Modern computer systems come in many forms ranging from small hand-held smartphones to huge clusters of very capable standalone computers. A typical computer will have many (2-8 typically, perhaps even more) autonomous processors called cores, inside a very small package utilizing billions of transistors. A general-purpose computer will have at least one such package. A package may also include other components of a computer system, giving rise to the term system-on-a-chip (SoC).
Multi-core processors typically share some fast memory in addition to their own. The core processors, their private memories, and the shared memory are tightly connected by a high-throughput interconnect in the same package. These special memories are designed to maximize the flow of bits between the processors and typically off-package main system memory. The package is a MIMD computer whose core processors, capable of working separately on independent workloads, are also able to process in parallel the same workload. Cores typically run a multi- tasked workload of numerous threads from many programs under OS control, providing true concurrency.
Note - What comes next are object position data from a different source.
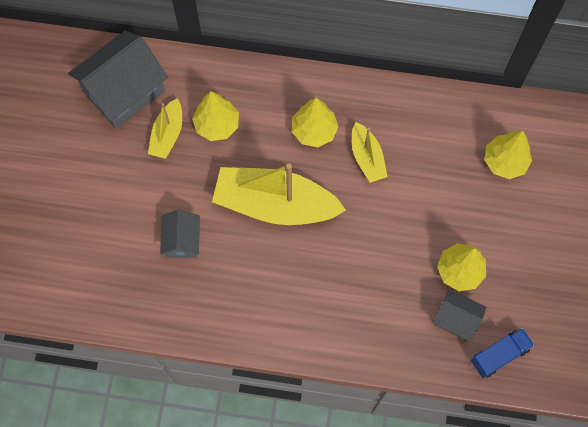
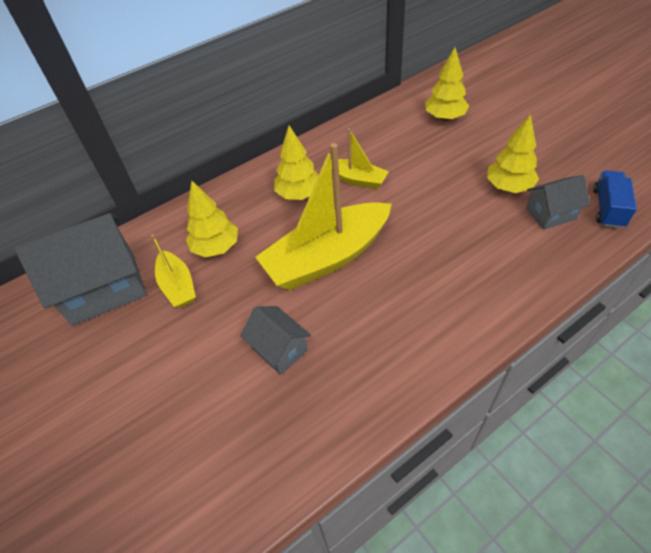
camera: 40 degrees left, 20 degrees down
(124, 92) = (104, 288): grey house -> grey house turned 60 degrees clockwise

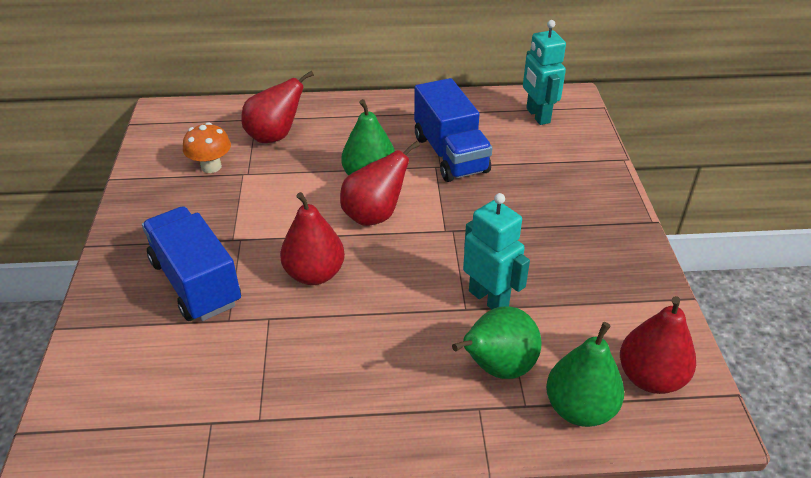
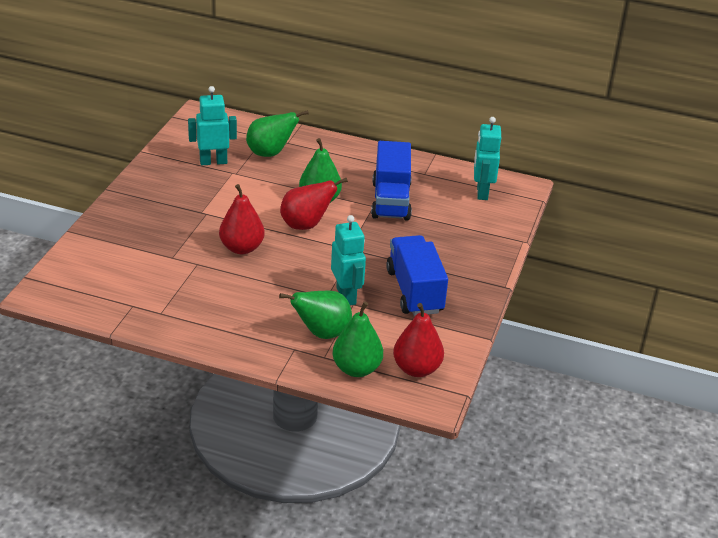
camera: 20 degrees right, 5 degrees down
(196, 282) = (164, 230): blue truck -> blue truck (415, 291)
(211, 166) = (213, 162): orange mushroom -> turquoise robot
(275, 136) = (270, 153): red pear -> green pear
Each core processor in a package will utilize some low-latency multi-stage pipeline capable of centralized management of its instruction streams (much like old school big centralized computers but much more efficiently). It may have access to a sophisticated dynamic scheduling unit capable of issuing multiple instructions at a time and internally parallel process their operations based on data dependencies (a built-in dataflow unit). It likely also has access to SIMD instructions with significant hardware support to process sets of data operands efficiently. These special instructions can speed up some important workloads in scientific/engineering and commercial/consumer audio/video code/decode applications.